I first got Buster when he was six weeks old. That was fifteen years ago. He’d been called Fizzy by the children who owned his mother, but because he was a rather small and feeble newborn tabby-and-white kitten when I first saw him – the only one of the four-day-old litter unable to climb out a low-sided box – I challenged this tiny animal, “Come on, Buster, put ’em up” and although I considered some other names during his weaning period, it was Buster that stuck. Once it has dawned on you that calling a kitten Buster makes him, well, Buster Kitten, the idea becomes irresistible. Had he been a girl-cat, I always say, I would have called him Diane. Anyway, it turned out to suit my cat to be named after Old Stoneface Himself, because truly he’s a comparable master of body language. When there’s anyone else in the flat, such as Jeff, Buster can just sit with his back to them and sort of hunch his shoulders in a way that speaks more contempt and hostility than mere words could ever express. I worked out Buster’s horoscope once, and I won’t go into his moon in Virgo or his lucky number or anything, because you’ll think I’m incredibly sad, but he’s a Cancer cat, which makes him especially territorial. Bless him. He was also born in the Chinese year of the Tiger – which is handy, as it must be
very confusing for cats to be born in the year of the Dog, mustn’t it? Or dogs to be born in the year of the Snake, or indeed rats in the year of the Aardvark or whatever it is. In fact, you’d think the Chinese would have thought of that really. It casts doubt on the whole system when you look at it that way.
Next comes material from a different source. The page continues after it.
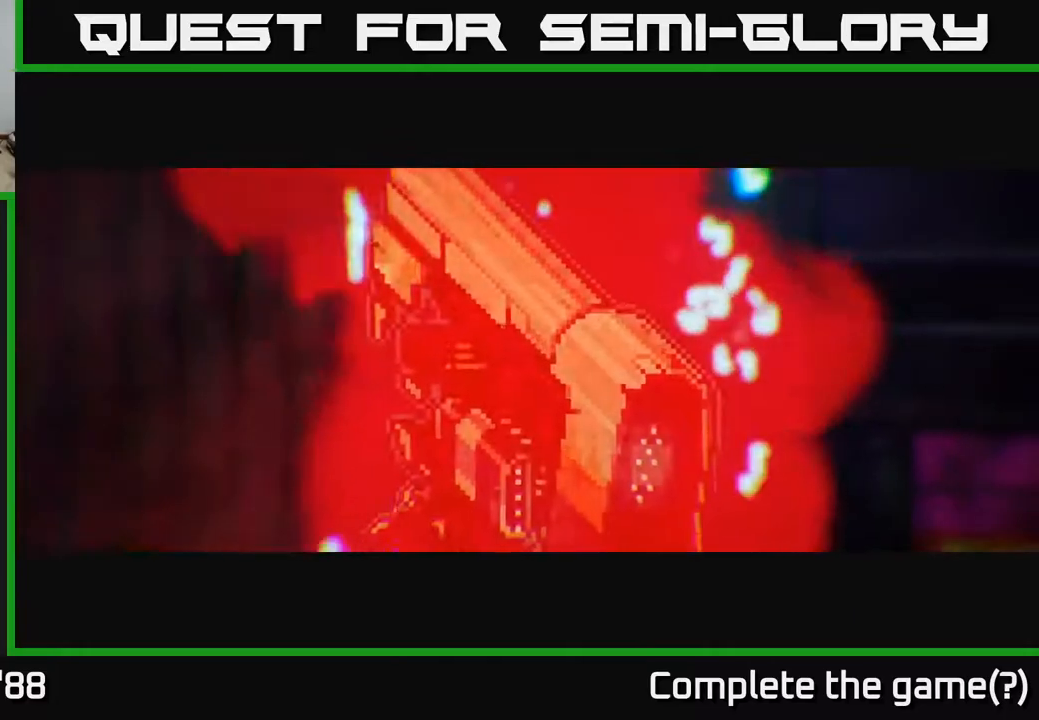
{"dt_ms": 500, "buttons": ["Y"], "left_stick": "left", "right_stick": "center", "events": [[67, "Y", "down"], [183, "Y", "up"], [267, "Y", "down"], [367, "Y", "up"], [450, "Y", "down"]]}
Anyway, the point is, Cancer Tiger or whatever he is, I don’t seem to be able to judge Buster. I just love him. unconditionally. Forgive him anything. Pat him on the bonce whatever he’s done and say, “Who’s my darling boy, then?” No wonder it drove Jeff bananas. As he often pointed out, if
BUSTER
had made me a tape of Van Morrison I’d be – well, surprised, obviously, but also thrilled to the core. Meanwhile, I am also incredibly entertained by Buster. Say I get a man in to service the boiler. Buster strolls in, sighs, shoots me an accusing glare and then climbs on the man’s toolbox, and won’t get off. And it cracks me up. That’s my boy. When new friends innocently say, “Is he a friendly cat?”, Buster takes one look at them and goes to his litter box and starts making unmistakeably hostile pawing-through-gravel noises inside it, and what do I do? I shrug with an indulgent smile. I say, [
lightly
] “He always does this!” I must seem like one of those terrible mothers of infant delinquents who say, “Well, you shouldn’t leave it lying about, should you?” and offer to duff up the teachers at the school.
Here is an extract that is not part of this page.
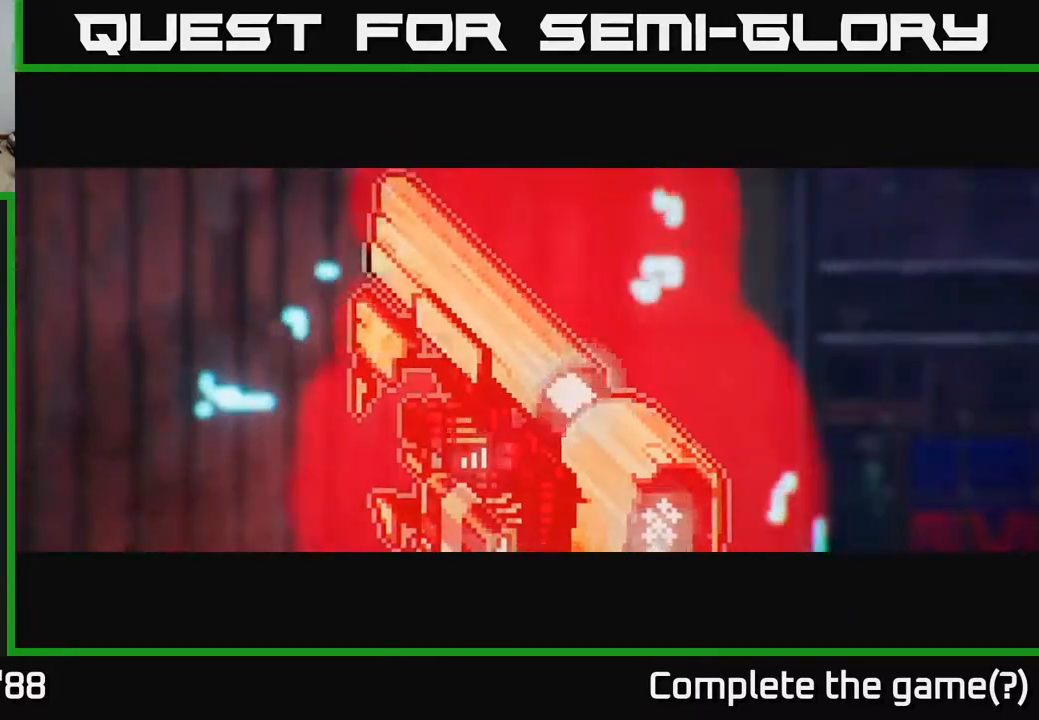
{"dt_ms": 500, "buttons": ["Y"], "left_stick": "left", "right_stick": "center", "events": [[50, "Y", "up"], [133, "Y", "down"], [233, "Y", "up"], [317, "Y", "down"], [400, "Y", "up"], [483, "Y", "down"]]}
Rather touchingly, Jeff started off pretending to be fond of Buster. I remember they watched snooker together at the start, and that Jeff found it quite amusing when Buster stood up on his hind legs in front of the telly and tried to pat the balls as they travelled across the screen. Then the male bonding started to come slightly unglued, then peeled apart as fondness cooled and there was a period
of each tolerating the other when Jeff didn’t watch the snooker any more, and even on one memorable occasion (rather childishly, I thought) mocked Buster’s efforts to operate the remote. In the end, of course, it descended to naked aggression, and when one day Jeff left the front door open “accidentally”, and Buster ran across our busy main road and got lost for a day and I roamed the neighbourhood shaking a packet of Kitbits and snivelling and weeping, I said Jeff had better go now and take his fridge with him, along with the storage jars and all the other stuff I may have mentioned including my Shania Twain and hopes of future connubial happiness. Losing Buster had been extremely traumatic. I went along the street checking in bins; I was convinced I would find him dead; I asked old ladies if they’d seen him and they said, “I hope you find him quickly, dear, there’s a gang working round here that rounds up lost cats and turns them into gloves.”